# Work required
Go through the data below and copy each line where the word "were" occurs.

# Data supplied
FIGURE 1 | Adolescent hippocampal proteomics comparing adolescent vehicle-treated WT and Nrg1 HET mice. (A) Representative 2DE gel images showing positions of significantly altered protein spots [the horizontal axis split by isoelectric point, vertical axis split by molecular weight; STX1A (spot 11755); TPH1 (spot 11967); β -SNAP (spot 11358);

==

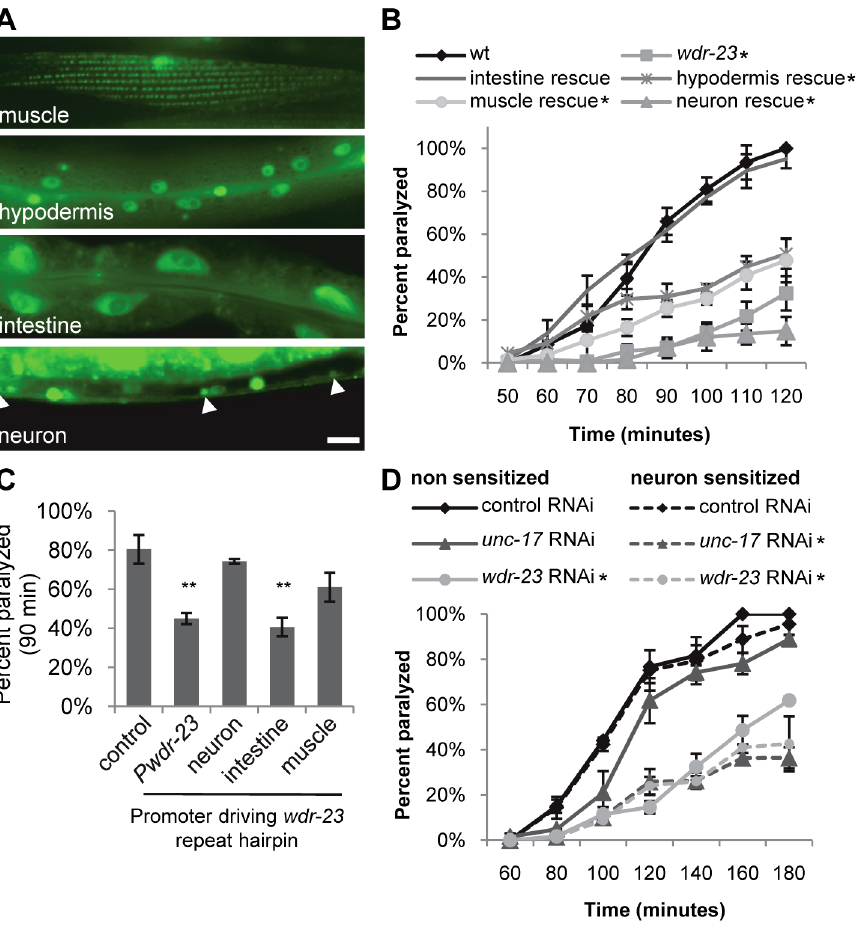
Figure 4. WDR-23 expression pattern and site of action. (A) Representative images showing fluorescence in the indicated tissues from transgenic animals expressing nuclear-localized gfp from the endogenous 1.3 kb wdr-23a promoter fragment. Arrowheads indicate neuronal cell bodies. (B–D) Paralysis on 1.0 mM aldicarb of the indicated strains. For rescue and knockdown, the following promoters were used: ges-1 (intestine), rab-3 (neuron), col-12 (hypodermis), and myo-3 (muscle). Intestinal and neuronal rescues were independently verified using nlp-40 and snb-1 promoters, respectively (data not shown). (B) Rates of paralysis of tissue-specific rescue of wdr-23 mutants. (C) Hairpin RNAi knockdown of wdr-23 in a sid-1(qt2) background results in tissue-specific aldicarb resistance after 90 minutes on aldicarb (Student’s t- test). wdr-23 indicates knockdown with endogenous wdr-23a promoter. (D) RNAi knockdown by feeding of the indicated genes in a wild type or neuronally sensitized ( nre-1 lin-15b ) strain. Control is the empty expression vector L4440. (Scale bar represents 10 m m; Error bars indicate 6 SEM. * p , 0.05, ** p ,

...

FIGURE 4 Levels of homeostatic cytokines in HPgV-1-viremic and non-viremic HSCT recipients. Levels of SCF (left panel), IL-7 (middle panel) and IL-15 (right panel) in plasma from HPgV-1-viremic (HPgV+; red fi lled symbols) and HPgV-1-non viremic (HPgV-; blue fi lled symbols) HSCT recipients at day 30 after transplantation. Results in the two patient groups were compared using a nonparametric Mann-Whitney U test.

# Answer section
Figure 4. WDR-23 expression pattern and site of action. (A) Representative images showing fluorescence in the indicated tissues from transgenic animals expressing nuclear-localized gfp from the endogenous 1.3 kb wdr-23a promoter fragment. Arrowheads indicate neuronal cell bodies. (B–D) Paralysis on 1.0 mM aldicarb of the indicated strains. For rescue and knockdown, the following promoters were used: ges-1 (intestine), rab-3 (neuron), col-12 (hypodermis), and myo-3 (muscle). Intestinal and neuronal rescues were independently verified using nlp-40 and snb-1 promoters, respectively (data not shown). (B) Rates of paralysis of tissue-specific rescue of wdr-23 mutants. (C) Hairpin RNAi knockdown of wdr-23 in a sid-1(qt2) background results in tissue-specific aldicarb resistance after 90 minutes on aldicarb (Student’s t- test). wdr-23 indicates knockdown with endogenous wdr-23a promoter. (D) RNAi knockdown by feeding of the indicated genes in a wild type or neuronally sensitized ( nre-1 lin-15b ) strain. Control is the empty expression vector L4440. (Scale bar represents 10 m m; Error bars indicate 6 SEM. * p , 0.05, ** p ,
FIGURE 4 Levels of homeostatic cytokines in HPgV-1-viremic and non-viremic HSCT recipients. Levels of SCF (left panel), IL-7 (middle panel) and IL-15 (right panel) in plasma from HPgV-1-viremic (HPgV+; red fi lled symbols) and HPgV-1-non viremic (HPgV-; blue fi lled symbols) HSCT recipients at day 30 after transplantation. Results in the two patient groups were compared using a nonparametric Mann-Whitney U test.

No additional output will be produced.